Excerto fornecido:
Acórdão do Tribunal da Relação de Guimarães
Processo:
2458/22.8T8VCT-A.G1
Relator: ALEXANDRA VIANA LOPES
Descritores: INVENTÁRIO
PARTILHA DE BENS
DIVÓRCIO
APENSAÇÃO DE PROCESSOS
Nº do Documento: RG
Data do Acordão: 07/10/2023
Votação: UNANIMIDADE
Texto Integral: S
Meio Processual: APELAÇÃO
Decisão: APELAÇÃO PROCEDENTE
Indicações Eventuais: 1ª SECÇÃO CÍVEL
Sumário:
O inventário para partilha de bens, decorrente de divórcio judicial, não está sujeito à distribuição, por dever ser apensado ao processo que decretou o divórcio que fundamenta o inventário, nos termos da ressalva da al. a) do nº1 do art.206º, do nº2 do art.206º, em referência ao art.1083º/1-b) e ao art.1133º do C. P. Civil.
Decisão Texto Integral:
Os Juízes da 1ª Secção Cível do Tribunal da Relação de Guimarães acordam no seguinte
ACÓRDÃO

I. Relatório:

No presente processo de inventário, instaurado por AA contra BB, por apenso ao processo de divórcio nº 2458/22.8T8VCT que correu entre ambos (no qual foi decretado o divórcio a 13.09.2022):

1. A 10.01.2023 foi proferido o seguinte despacho «Remeta à distribuição»

Tarefas a realizar:
A. Enumere todos os descritores atribuídos ao acórdão do Tribunal da Relação de Guimarães.
B. Prossiga o acórdão sobre o inventário, a partir da última frase apresentada.

Dados fornecidos:
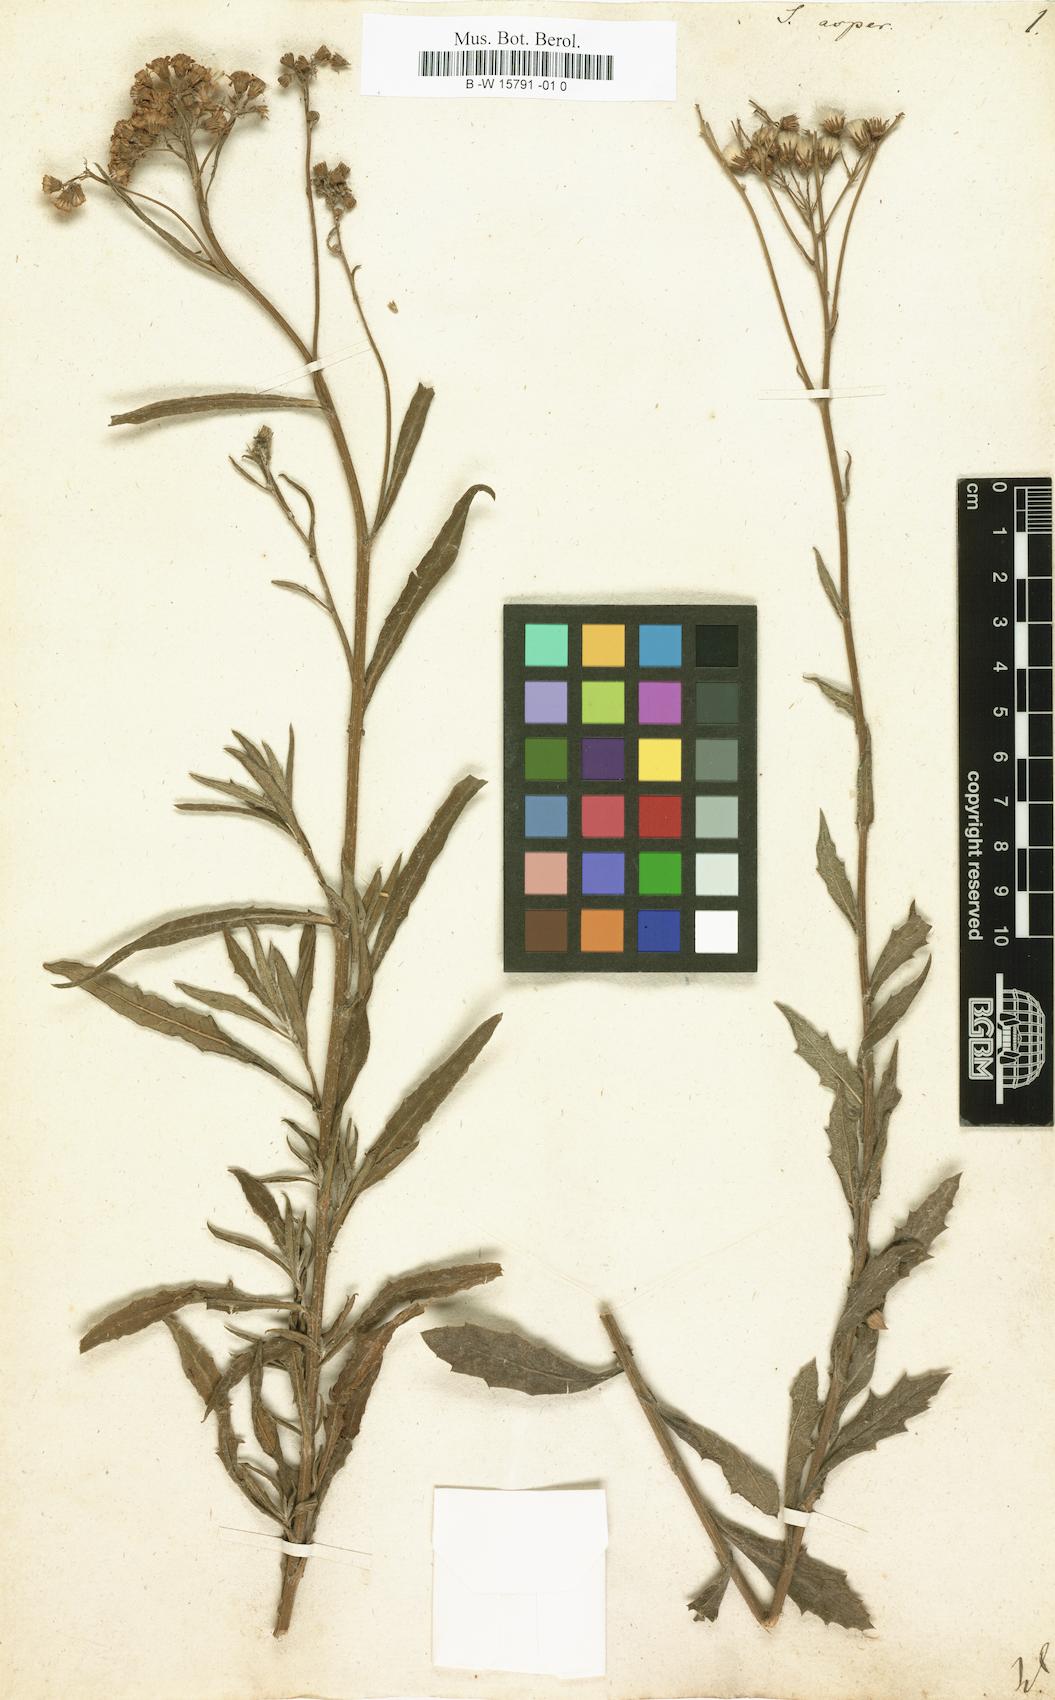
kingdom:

Em resposta:
A. Inventário; partilha de bens; divórcio; apensação de processos.

B.
2. A 11.01.2023 a secretaria notificou o requerente do despacho de 1 supra nos seguintes termos:
«Fica notificado, na qualidade de Patrono, relativamente ao processo supra identificado, do conteúdo do despacho de que se junta cópia
Uma vez que o Apoio judiciário junto com a petição inicial, diz respeito ao processo principal, deve no prazo de 10 dias, juntar a taxa de justiça devida pelo Inventário bem como procuração ou decisão de Apoio e nomeação de patrono para este autos, a fim de posteriormente serem remetidos à distribuição.».
3. A 12.01.2023 o requerente apresentou o seguinte requerimento:
«1.
O processo de inventário para partilha de bens comuns, na sequência de divórcio, corre por apenso ao processo, no qual foi proferido o divórcio.
2.
Neste conspecto, esclarece a Lei n-º 34/2004, de 29 de Julho, no seu artigo 18.º, n.º 4, o seguinte: “[o] apoio judiciário mantém-se para efeitos de recurso, qualquer que seja a decisão sobre a causa, e é extensivo a todos os processos que sigam por apenso àquele em que essa concessão se verificar, sendo-o também ao processo principal, quando concedido em qualquer apenso.”
3.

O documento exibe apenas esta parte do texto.